Matthias Gelzer.  1968.  Caesar: Politician and Statesman:  p. 148.



52 B.C.


The year 52 introduced sharp changes—or so it has seemed.  Chaos provided a radical departure from convention.  A solitary figure was named to the consulship--a virtual contradiction in terms. Did that signal the collapse of the constitution, a herald of the new order? Analysis of the background will suggest a very different conclusion.

Erich Gruen.  1974.  The Last Generation of the Roman Republic:  p. 150.



51 B.C.


The inimici of Caesar began their campaign against him in earnest in 51.  The long tenure in Gaul was drawing to a close, and anxious politicians sought means to discredit the proconsul before he could make a triumphant return.

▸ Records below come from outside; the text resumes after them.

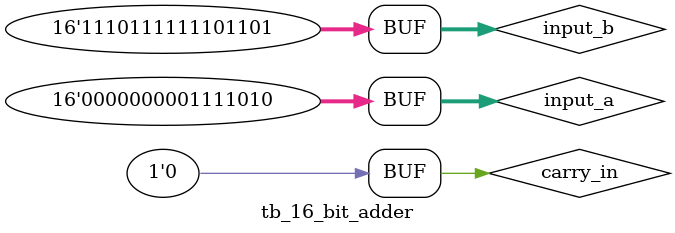
<source format=v>
`timescale 1ns / 1ps


/* 

    * Assignment - 3
    * Problem - 1.c
    * Semester - 5 (Autumn)
    * Group - 56
    * Group members - Utsav Mehta (20CS10069) and Vibhu (20CS10072)

*/

module tb_16_bit_adder;

    // Inputs and Outputs
    reg [15:0] input_a, input_b;
    reg carry_in;
   wire [15:0] sum;
    wire carry_out;

    // Module Instantiations (Unit Under Test)
    s16_bit_adder tb_(input_a, input_b, carry_in, sum, carry_out);

    initial begin
        
        $monitor ("a = %d, b = %d, carry_in = %d, sum = %d, carry_out", input_a, input_b, carry_in, sum, carry_out);

        // Input values initialization
        input_a = 16'd3237;
		  input_b = 16'd1172;
		  carry_in = 1;
        #50;
        input_a = 16'd2434;
		  input_b = 16'd12;
		  carry_in = 0;
        #50;
        input_a = 16'd6431;
		  input_b = 16'd3000;
		  carry_in = 1;
        #50;
        input_a = 16'd122;
		  input_b = 16'd61421;
		  carry_in = 0;

    end

endmodule

</source>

Erich Gruen.  1974.  The Last Generation of the Roman Republic:  p. 460.



50 B.C.


In the autumn men began to speak of an inevitable war.  Fortune was arranging the scene for a grand and terrible spectacle.  Caesar would tolerate no superior, Pompeius no rival.  Caesar had many enemies, provoked by his ruthless ambition, by his acts of arrogance towards other principes—and by his support, when consul and proconsul, of the domination of Pompeius, who now, for supreme power, seemed likely to throw over his ally.

Ronald Syme.  1939.  The Roman Revolution:  pp. 41-42.